I have read with great interest your Website regarding the 7th Royal Sussex. My reasons for embarking on such a venture was that my late father-in-law served in the battalion during this time. Most of what I have found very much mirrored the recollections that he passed down to his family, although it must be said, like many others from his generation he was never too willing to reveal what happened during those fateful days in May 1940. Given what I have read thus far, it comes as no surprise.
The reason for me writing to you is that having read through your nominal roll of the battalion I note that his details are missing, for whatever reason. For the record his name is Henry John ‘Jack’ GRIFFEN and his service no. is 6401934, (I have since received a copy of his service record). He is shown in the picture of the Signals Platoon on your Website. He is fifth from the right in the rear row. Following the battle of Amiens, he was one of those who managed to escape and was eventually evacuated from Cherbourg.
Dad remained with the 7th Royal Sussex and then presumably went with the bulk of what was left of the battalion when it converted to the AckAck. This is not completely clear in his records due to some dubious handwriting. What is known and written down is that he transferred to the RMP having been claimed by his older brother Bill, and this took place in the latter part of 1943, unfortunately I have been unable to glean his exact Provost Company? He was however, posted to the 50th Northumbria Division (Tyne Tees) and landed with them at Gold Beach on ‘D’ Day, he landed at ‘D’ Day + 2hrs. He was issued with a bike and a pot of paint with a brief to assist the Royal Engineers with marking the routes off the beach. It didn’t take him long to dump the bike.

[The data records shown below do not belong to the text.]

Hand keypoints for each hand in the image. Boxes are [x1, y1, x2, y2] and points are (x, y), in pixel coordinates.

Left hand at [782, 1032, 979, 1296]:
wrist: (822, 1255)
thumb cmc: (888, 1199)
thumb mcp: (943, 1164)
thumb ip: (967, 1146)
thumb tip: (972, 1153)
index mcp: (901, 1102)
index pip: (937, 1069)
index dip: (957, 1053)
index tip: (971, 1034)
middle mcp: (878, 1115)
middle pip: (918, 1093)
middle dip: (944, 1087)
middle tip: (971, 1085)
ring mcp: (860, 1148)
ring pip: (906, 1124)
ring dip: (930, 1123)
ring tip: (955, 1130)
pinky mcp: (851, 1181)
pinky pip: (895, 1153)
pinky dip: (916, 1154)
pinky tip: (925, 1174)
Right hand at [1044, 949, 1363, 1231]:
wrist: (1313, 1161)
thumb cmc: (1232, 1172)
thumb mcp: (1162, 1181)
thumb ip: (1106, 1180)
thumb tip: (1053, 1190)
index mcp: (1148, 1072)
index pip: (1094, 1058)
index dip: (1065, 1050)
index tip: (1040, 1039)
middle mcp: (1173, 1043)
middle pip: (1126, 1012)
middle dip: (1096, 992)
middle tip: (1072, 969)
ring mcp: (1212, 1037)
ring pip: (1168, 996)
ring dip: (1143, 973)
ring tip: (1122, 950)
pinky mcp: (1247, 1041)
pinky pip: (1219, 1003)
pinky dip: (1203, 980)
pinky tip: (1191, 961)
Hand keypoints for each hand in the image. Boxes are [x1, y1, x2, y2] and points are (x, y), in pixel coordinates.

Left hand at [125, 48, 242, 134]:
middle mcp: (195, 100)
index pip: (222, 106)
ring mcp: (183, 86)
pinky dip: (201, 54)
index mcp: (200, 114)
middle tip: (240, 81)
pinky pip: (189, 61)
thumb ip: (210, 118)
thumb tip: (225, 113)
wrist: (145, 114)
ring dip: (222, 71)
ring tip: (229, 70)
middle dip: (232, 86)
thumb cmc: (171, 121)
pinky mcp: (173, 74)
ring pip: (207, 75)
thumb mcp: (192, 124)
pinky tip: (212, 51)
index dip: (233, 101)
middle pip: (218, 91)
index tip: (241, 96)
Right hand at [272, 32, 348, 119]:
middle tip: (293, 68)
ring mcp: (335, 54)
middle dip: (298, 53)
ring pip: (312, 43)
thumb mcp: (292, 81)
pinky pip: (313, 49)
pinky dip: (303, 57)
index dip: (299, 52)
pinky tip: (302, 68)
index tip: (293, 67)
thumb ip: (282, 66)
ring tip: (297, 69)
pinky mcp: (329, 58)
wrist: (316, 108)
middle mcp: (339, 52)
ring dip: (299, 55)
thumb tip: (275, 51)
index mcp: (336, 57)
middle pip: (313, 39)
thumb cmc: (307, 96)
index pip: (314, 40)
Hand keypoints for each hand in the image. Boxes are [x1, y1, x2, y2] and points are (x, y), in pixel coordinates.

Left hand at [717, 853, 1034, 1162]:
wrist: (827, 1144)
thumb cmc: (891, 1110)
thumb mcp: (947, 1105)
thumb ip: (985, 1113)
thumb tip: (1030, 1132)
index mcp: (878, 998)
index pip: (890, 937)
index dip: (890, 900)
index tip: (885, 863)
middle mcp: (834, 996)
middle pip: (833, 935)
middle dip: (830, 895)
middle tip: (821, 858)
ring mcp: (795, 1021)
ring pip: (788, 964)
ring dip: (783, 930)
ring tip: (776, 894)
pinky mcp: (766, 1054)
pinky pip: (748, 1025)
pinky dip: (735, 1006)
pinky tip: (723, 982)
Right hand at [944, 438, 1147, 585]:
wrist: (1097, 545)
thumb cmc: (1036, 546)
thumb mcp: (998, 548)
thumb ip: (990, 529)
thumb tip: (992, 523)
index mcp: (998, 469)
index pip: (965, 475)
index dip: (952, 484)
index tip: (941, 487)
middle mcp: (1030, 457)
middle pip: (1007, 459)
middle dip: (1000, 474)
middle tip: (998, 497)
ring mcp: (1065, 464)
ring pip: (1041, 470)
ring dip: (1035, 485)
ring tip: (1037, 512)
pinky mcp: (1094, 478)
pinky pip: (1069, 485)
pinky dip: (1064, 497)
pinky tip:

The thing that struck Dad so much was seeing so many casualties within the Division which he found extremely sad given that so many had gone through so much in North Africa and Italy as part of the 8th Army. It would appear that his route back through France took him through the same area as he had been in May 1940. He thought it ironic that here was the Germans in the same corn fields sheltering from a ferocious artillery barrage, similar to that what he and his comrades had experienced a little over four years before.
His last act within the war came at the end of the ill-fated ‘Operation Market-Garden’. He assisted in the evacuation of what was left of 1st British Airborne. As you know the operation was carried out at night and during torrential rain. Either he had a cold before the operation or as a direct consequence of it, but he felt quite rough afterwards. He was advised to attend the sickbay but upon seeing the wounded evacuees from Arneham he felt a fraud and left. This turned out to be a mistake as his condition deteriorated and he eventually contracted pleurisy which necessitated him being shipped back to the UK. He was medically discharged from the Army in April 1945, his illness having left a permanent shadow on his lungs. A sad conclusion in some respects.
Like most of his generation he spoke very little of his experiences in the war. And like a lot of others he saw and experienced lot of disturbing events not least those three terrible days in May 1940 and I think from what members of his family said, he was haunted by them for a long time afterwards.
Sadly Dad passed away in 1965, ironically on my birthday and eight years before I came into contact with the Griffen family, so unfortunately I never got the opportunity to meet the man.
Who knows where my research will lead but I am more than grateful for the appearance of your very informative site which has helped a great deal. I hope you find the above useful and are able to include my late Father-in-Law’s details into the annals of this brave battalion.